I actually felt very much at peace. I was totally and completely calm.
I didn't feel much of the heart wrenching feeling that I felt last year.
Part of me is waiting for it to hit.
Maybe it hasn't hit yet because I've been so busy.
Or maybe it won't hit.
I know that I will see my family again... and soon.
I know that I can talk to them every day.
My family is very much missed by me, but I can live with that.
I also know that I have a family to live with for the next year.
Maybe that's what is making the difference.
Speaking of which, I moved in yesterday.
Everything has gone so smoothly.
I have my own bathroom for the first time ever. Crazy.
Also, I think this is the most comfortable bed I've ever slept on (Thanks, Deb!)
I know that this has been a lot of change in the past few months, and I know I've been very vague.

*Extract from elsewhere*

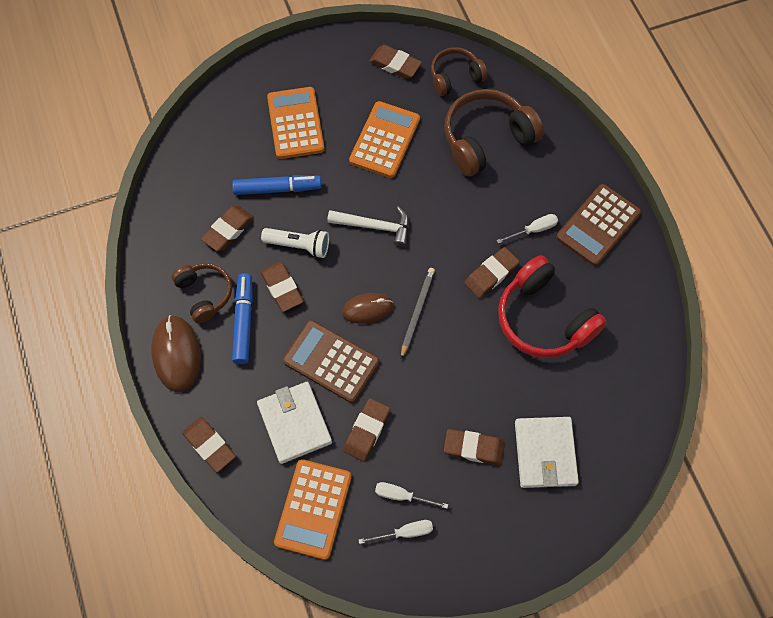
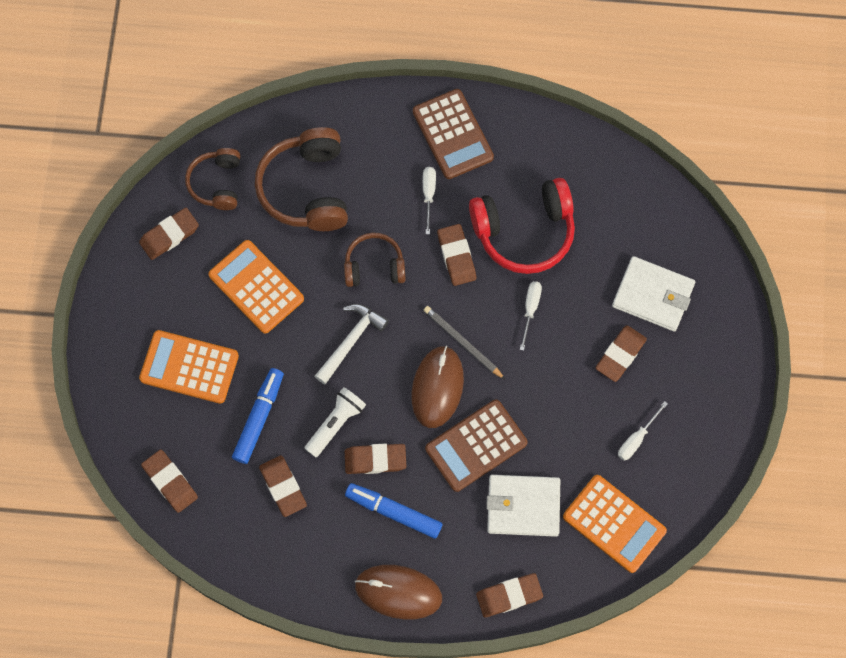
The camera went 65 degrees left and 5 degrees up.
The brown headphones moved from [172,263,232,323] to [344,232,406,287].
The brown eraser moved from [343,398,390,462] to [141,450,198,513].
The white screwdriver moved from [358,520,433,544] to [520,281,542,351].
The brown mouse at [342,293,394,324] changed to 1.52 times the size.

So if anyone of my *cough* many readers has any questions about all of this, ask and I will tell :) I just have no idea what I should talk about.

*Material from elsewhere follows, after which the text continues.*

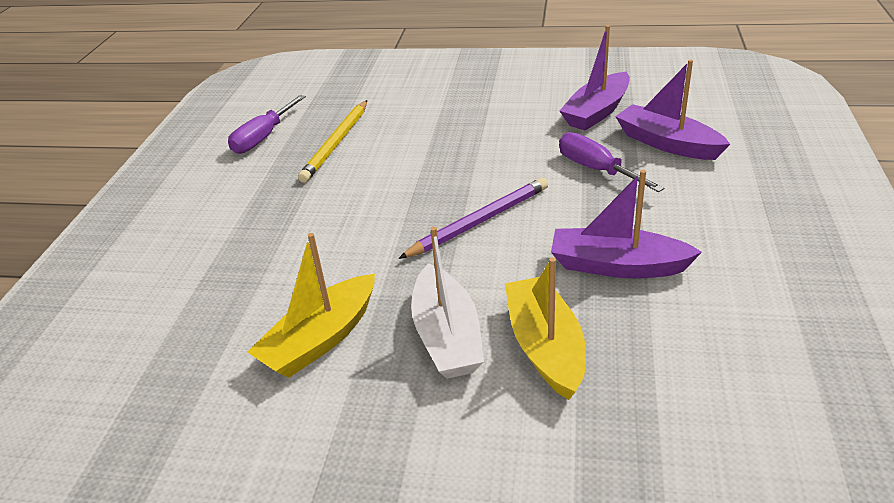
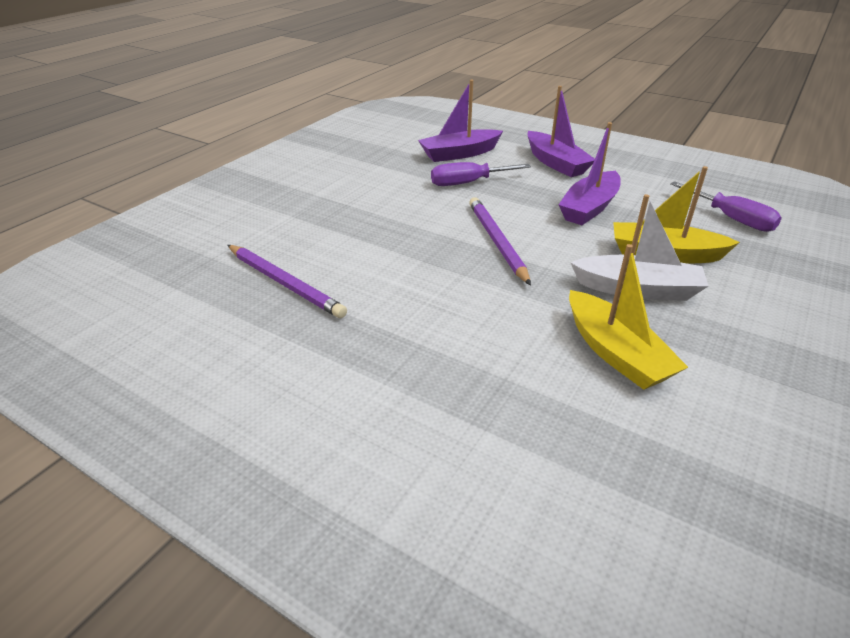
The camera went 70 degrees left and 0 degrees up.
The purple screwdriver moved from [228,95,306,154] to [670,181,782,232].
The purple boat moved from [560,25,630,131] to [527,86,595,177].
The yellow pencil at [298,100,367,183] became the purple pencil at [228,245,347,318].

Well here are my pictures for the day.
Just had to show you the Shedd fam at 4 A.M.... yes, you may be shocked, but I actually did wake up at 3:50 A.M. and I LIVED! |
(f/ 4.5; 1/60s; ISO 3200; 32 mm) |
(f/5.6; 1/2000s; ISO 3200; 55 mm) |
As I pulled on to my street I saw the light streaming through this tree. I quickly pulled to the side of the road, hopped out, and took this picture.
4 comments:
This is beautiful.
Oh, and I love how you forced the sleepy-heads into one last photograph with you:)
I'm really glad you have a family to live with and a very comfortable bed to sleep on. Hopefully your new situation helps as you miss your family.
Where was I when you took that picture??? Oh yeah probably still asleep.
Katelyn, it was like 2 minutes before we left. You were awake. Haha.